> _WORK TO BE COMPLETED_:
In your copy of the data, keep every word exact and include no pictures.

> _GIVEN MATERIAL_:
#####

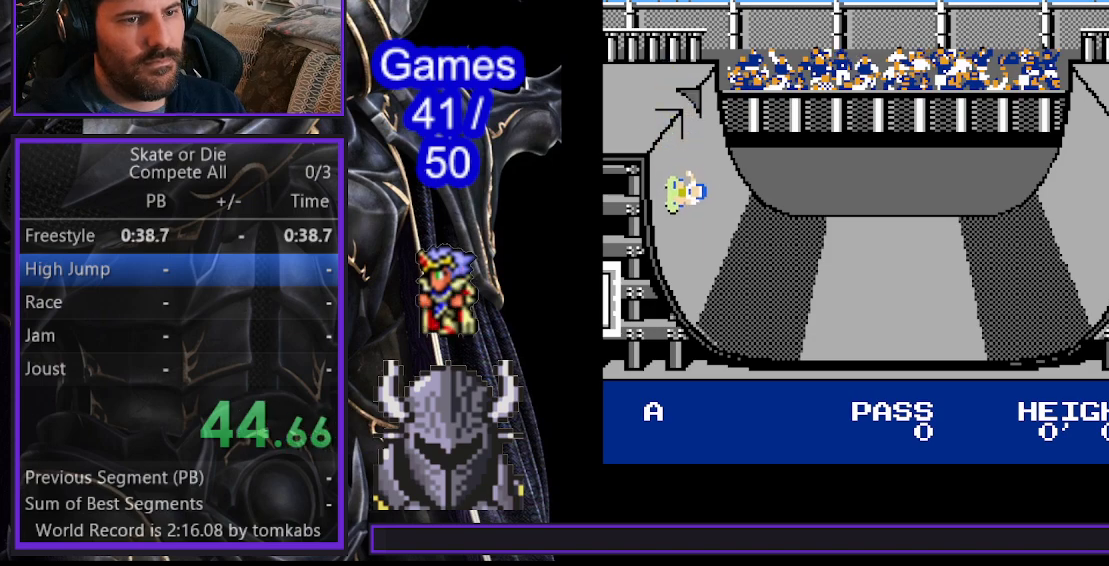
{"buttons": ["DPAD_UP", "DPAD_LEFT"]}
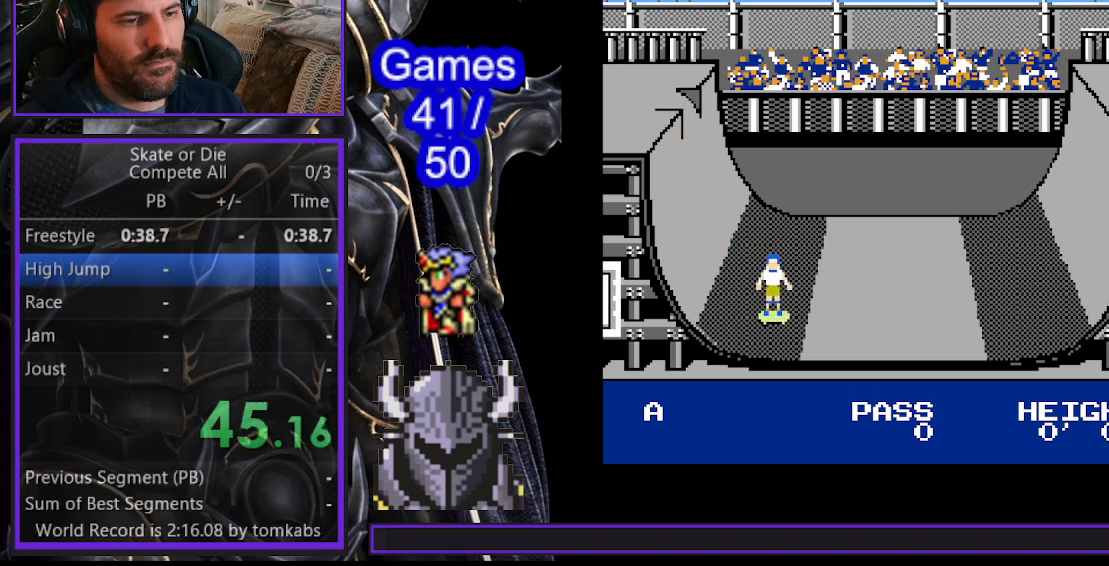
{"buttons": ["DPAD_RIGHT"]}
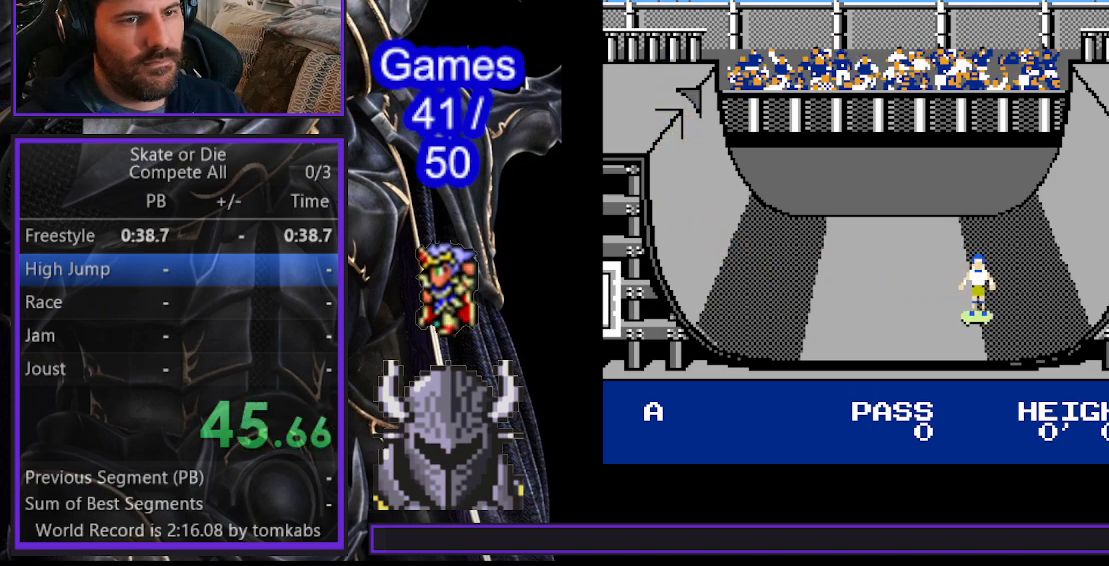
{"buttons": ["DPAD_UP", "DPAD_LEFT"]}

#####

> _TASK SOLUTION_:
{"buttons": ["DPAD_UP", "DPAD_LEFT"]}
{"buttons": ["DPAD_RIGHT"]}
{"buttons": ["DPAD_UP", "DPAD_LEFT"]}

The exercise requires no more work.